Yeah, it's definitely a possibility but only if the host of the VM is having a security vulnerability and also left configured improperly.
A good example of this, is if you run backtrack in a VM and then ping the VM's IP from your PC you can reach it.
VMs can have different types of links to a router. It can be:
- Physical (Another Ethernet Card or USB Wifi)
- Bridged to Host (Connect via the host)
- Replicating Host Connection
Depending on the exact type, the method may change but fundamentally the VM to access the internet has to be on your LAN. Now regardless whether it's on the router directly LAN or an interval LAN between the host and the VM, it still can ping you and you can ping it in normal communication.

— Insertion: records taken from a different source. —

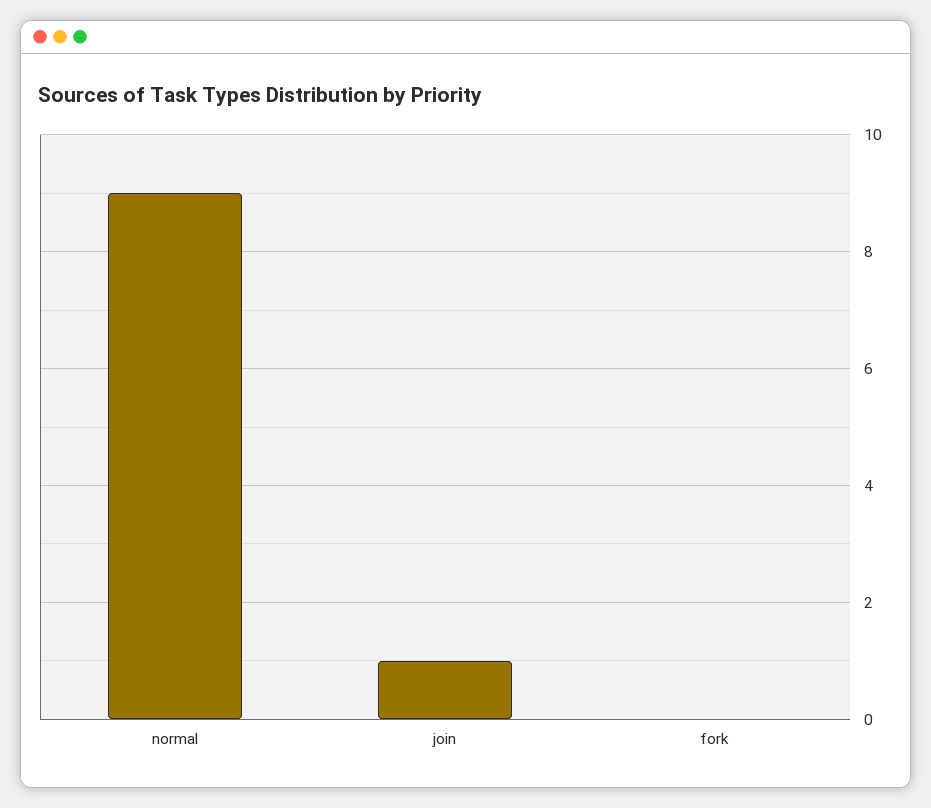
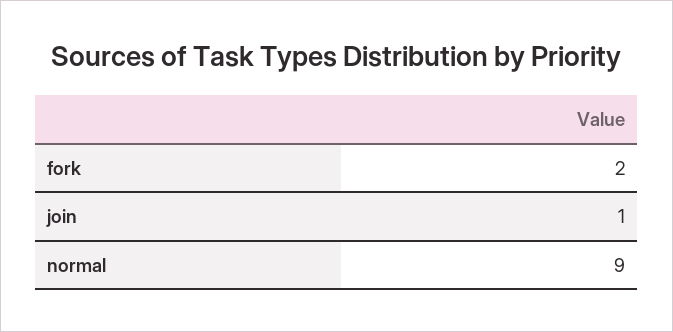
  {
    "normal": 9,
    "join": 1,
-   "fork": 0
+   "fork": 2
  }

So unless the host has a good firewall, etc that blocks these kind of connections, it can be hacked into through the VM via this common network interface in theory. Obviously, it's not very practical in terms of amount of effort to use the VM as a pivot point to find and then exploit in the host but it can be done.
- Have a firewall to monitor inter-VM traffic, etc. Don't use the same
- Internet connection on the VM, using a separate say USB Internet Modem would keep you on different networks.
In a nut shell: VMs are mostly contained and secure on their own, but it is you who connects the host and the VM on a common network, i/o device, etc. Don't do that and you'll be practically quite safe.
A good potential option is remove all non-critical components sharing from the VM and use shell access to run the VM. Chances that a program can bypass the memory limit or so is not likely, not likely at all.
Point is, anything programmable can be hacked given enough time and effort.